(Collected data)
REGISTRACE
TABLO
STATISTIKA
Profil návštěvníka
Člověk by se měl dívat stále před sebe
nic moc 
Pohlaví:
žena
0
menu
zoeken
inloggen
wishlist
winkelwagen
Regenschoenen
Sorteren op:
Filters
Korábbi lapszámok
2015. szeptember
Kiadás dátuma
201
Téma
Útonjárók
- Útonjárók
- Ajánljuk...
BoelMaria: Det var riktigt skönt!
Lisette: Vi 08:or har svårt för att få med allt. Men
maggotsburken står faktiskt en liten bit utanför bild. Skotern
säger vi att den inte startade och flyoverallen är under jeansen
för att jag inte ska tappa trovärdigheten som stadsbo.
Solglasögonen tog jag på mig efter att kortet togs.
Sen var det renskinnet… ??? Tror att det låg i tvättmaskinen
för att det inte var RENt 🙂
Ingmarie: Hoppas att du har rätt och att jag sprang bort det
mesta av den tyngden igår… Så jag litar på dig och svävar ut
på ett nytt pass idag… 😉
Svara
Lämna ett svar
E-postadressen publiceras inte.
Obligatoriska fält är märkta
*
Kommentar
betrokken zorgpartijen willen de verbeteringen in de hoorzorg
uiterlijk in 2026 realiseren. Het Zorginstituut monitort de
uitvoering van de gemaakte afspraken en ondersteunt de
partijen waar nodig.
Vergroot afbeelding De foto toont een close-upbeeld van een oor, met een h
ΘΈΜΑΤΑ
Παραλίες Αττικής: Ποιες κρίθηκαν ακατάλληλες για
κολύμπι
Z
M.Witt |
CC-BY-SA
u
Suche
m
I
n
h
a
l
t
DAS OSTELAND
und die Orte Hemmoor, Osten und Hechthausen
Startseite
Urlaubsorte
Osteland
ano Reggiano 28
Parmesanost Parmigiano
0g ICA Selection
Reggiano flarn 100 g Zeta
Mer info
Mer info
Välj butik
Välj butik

Task instructions
The records shown above are to be copied exactly, every one of them.

Your solution
REGISTRACE
TABLO
STATISTIKA
Profil návštěvníka
Člověk by se měl dívat stále před sebe
nic moc 
Pohlaví:
žena
0
menu
zoeken
inloggen
wishlist
winkelwagen
Regenschoenen
Sorteren op:
Filters
Korábbi lapszámok
2015. szeptember
Kiadás dátuma
201
Téma
Útonjárók
- Útonjárók
- Ajánljuk...
BoelMaria: Det var riktigt skönt!
Lisette: Vi 08:or har svårt för att få med allt. Men
maggotsburken står faktiskt en liten bit utanför bild. Skotern
säger vi att den inte startade och flyoverallen är under jeansen
för att jag inte ska tappa trovärdigheten som stadsbo.
Solglasögonen tog jag på mig efter att kortet togs.
Sen var det renskinnet… ??? Tror att det låg i tvättmaskinen
för att det inte var RENt 🙂
Ingmarie: Hoppas att du har rätt och att jag sprang bort det
mesta av den tyngden igår… Så jag litar på dig och svävar ut
på ett nytt pass idag… 😉
Svara
Lämna ett svar
E-postadressen publiceras inte.
Obligatoriska fält är märkta
*
Kommentar
betrokken zorgpartijen willen de verbeteringen in de hoorzorg
uiterlijk in 2026 realiseren. Het Zorginstituut monitort de
uitvoering van de gemaakte afspraken en ondersteunt de
partijen waar nodig.
Vergroot afbeelding De foto toont een close-upbeeld van een oor, met een h
ΘΈΜΑΤΑ
Παραλίες Αττικής: Ποιες κρίθηκαν ακατάλληλες για
κολύμπι
Z
M.Witt |
CC-BY-SA
u
Suche
m
I
n
h
a
l
t
DAS OSTELAND
und die Orte Hemmoor, Osten und Hechthausen
Startseite
Urlaubsorte
Osteland
ano Reggiano 28
Parmesanost Parmigiano
0g ICA Selection
Reggiano flarn 100 g Zeta
Mer info
Mer info
Välj butik
Välj butik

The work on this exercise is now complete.